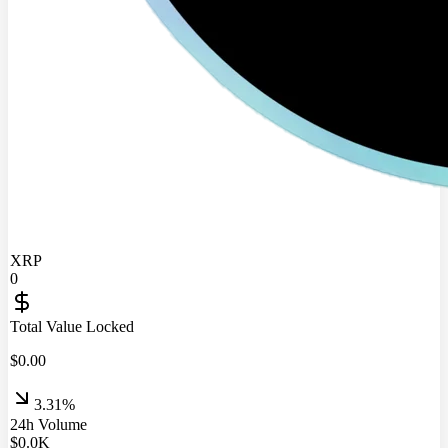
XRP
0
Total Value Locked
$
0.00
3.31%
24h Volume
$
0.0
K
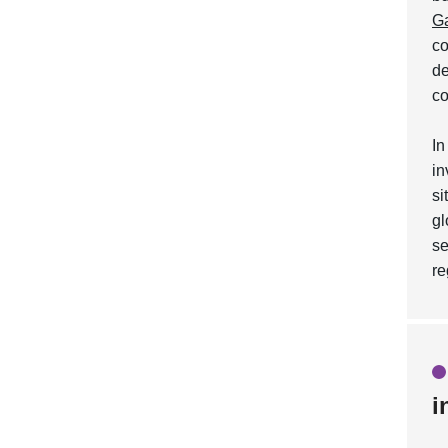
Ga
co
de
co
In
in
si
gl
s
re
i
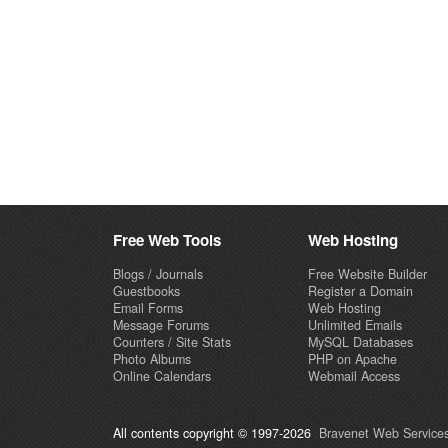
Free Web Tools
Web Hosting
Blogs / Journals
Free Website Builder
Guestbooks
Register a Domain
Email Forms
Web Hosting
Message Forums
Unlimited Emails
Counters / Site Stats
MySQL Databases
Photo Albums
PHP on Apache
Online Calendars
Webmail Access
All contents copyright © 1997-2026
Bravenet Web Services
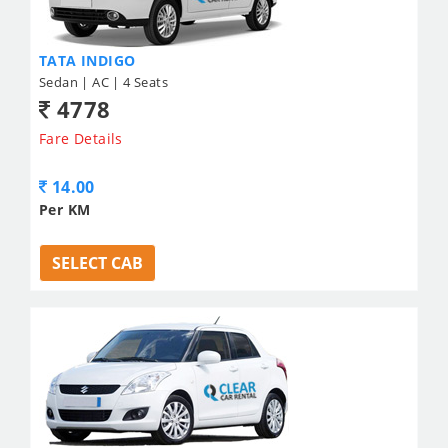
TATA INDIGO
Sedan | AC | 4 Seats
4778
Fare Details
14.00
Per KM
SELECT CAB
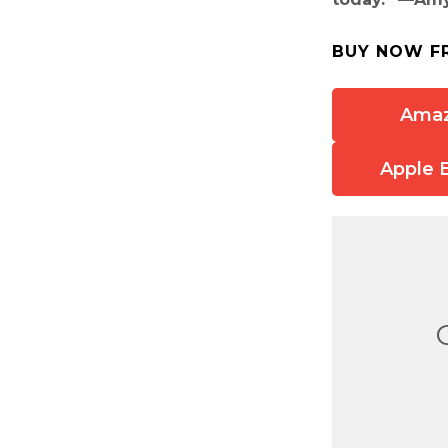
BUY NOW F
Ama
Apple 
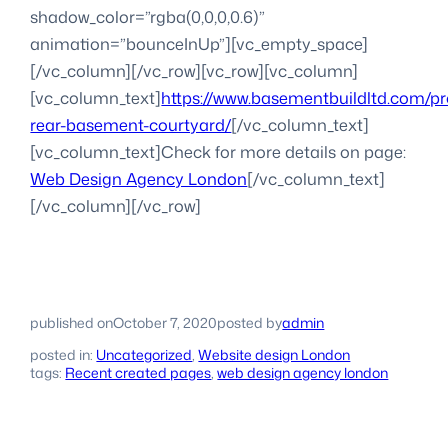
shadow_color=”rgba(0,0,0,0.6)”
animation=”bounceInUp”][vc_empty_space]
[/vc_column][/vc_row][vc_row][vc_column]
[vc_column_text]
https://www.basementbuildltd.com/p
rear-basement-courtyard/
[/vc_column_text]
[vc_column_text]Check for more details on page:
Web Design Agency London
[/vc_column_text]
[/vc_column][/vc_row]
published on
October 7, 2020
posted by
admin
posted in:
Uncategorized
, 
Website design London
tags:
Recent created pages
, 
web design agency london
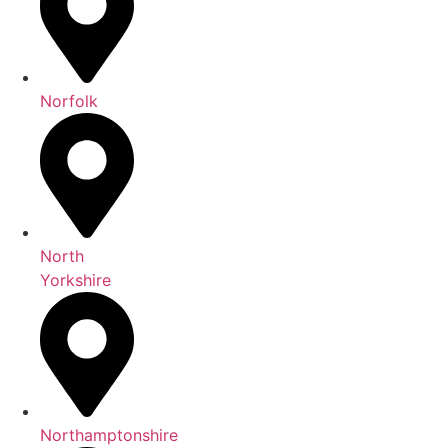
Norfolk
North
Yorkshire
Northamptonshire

* * *

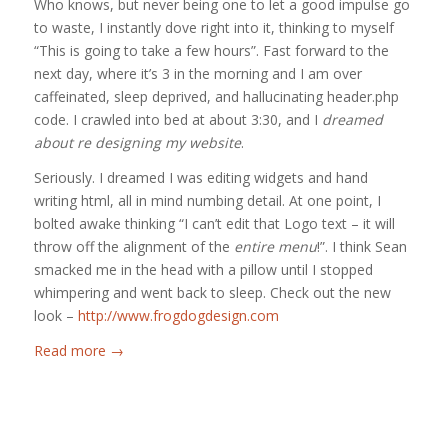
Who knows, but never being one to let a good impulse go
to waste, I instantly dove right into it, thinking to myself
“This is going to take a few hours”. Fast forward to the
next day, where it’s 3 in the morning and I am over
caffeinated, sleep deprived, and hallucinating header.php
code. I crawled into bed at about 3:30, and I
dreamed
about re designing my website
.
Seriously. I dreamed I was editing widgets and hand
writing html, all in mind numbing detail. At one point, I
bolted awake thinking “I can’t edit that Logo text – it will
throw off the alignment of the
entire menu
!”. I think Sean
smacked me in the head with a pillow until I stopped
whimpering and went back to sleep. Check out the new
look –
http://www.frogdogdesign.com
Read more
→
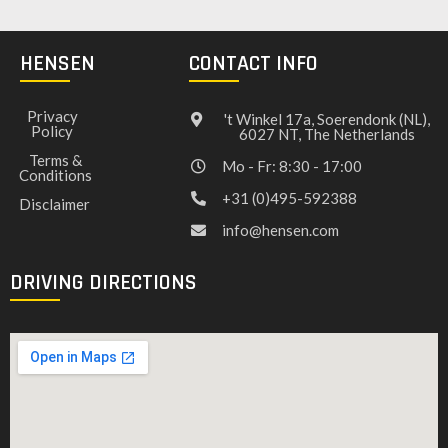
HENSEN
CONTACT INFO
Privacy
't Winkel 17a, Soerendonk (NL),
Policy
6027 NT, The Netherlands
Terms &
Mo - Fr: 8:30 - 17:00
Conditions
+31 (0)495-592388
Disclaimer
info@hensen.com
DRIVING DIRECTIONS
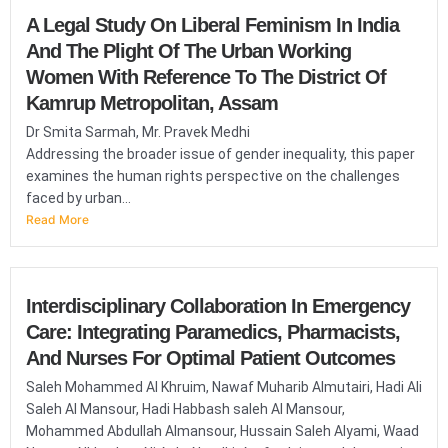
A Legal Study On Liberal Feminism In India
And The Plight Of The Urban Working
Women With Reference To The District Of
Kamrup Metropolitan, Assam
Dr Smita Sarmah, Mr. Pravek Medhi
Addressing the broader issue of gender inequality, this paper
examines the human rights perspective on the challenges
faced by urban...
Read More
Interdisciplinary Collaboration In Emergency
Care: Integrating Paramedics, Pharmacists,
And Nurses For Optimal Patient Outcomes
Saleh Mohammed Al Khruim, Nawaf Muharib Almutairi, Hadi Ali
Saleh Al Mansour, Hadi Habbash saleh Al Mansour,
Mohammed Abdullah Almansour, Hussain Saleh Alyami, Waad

...

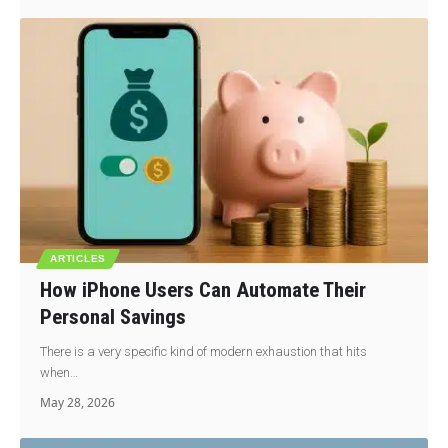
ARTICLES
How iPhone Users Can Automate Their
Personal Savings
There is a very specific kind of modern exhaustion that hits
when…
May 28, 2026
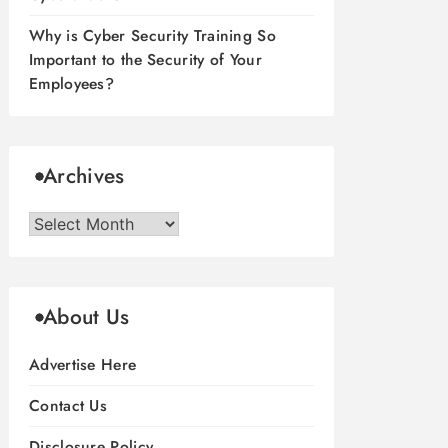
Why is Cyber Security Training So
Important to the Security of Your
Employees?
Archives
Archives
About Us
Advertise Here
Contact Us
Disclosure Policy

_Task_.
Look above for the line with "Seriously. I dreamed", then give again exactly every line from there through the line with "Mohammed Abdullah Almansour, Hussain", skipping the pictures.

_Task solution_.
Seriously. I dreamed I was editing widgets and hand
writing html, all in mind numbing detail. At one point, I
bolted awake thinking “I can’t edit that Logo text – it will
throw off the alignment of the
entire menu
!”. I think Sean
smacked me in the head with a pillow until I stopped
whimpering and went back to sleep. Check out the new
look –
http://www.frogdogdesign.com
Read more
→
HENSEN
CONTACT INFO
Privacy
't Winkel 17a, Soerendonk (NL),
Policy
6027 NT, The Netherlands
Terms &
Mo - Fr: 8:30 - 17:00
Conditions
+31 (0)495-592388
Disclaimer
info@hensen.com
DRIVING DIRECTIONS
A Legal Study On Liberal Feminism In India
And The Plight Of The Urban Working
Women With Reference To The District Of
Kamrup Metropolitan, Assam
Dr Smita Sarmah, Mr. Pravek Medhi
Addressing the broader issue of gender inequality, this paper
examines the human rights perspective on the challenges
faced by urban...
Read More
Interdisciplinary Collaboration In Emergency
Care: Integrating Paramedics, Pharmacists,
And Nurses For Optimal Patient Outcomes
Saleh Mohammed Al Khruim, Nawaf Muharib Almutairi, Hadi Ali
Saleh Al Mansour, Hadi Habbash saleh Al Mansour,
Mohammed Abdullah Almansour, Hussain Saleh Alyami, Waad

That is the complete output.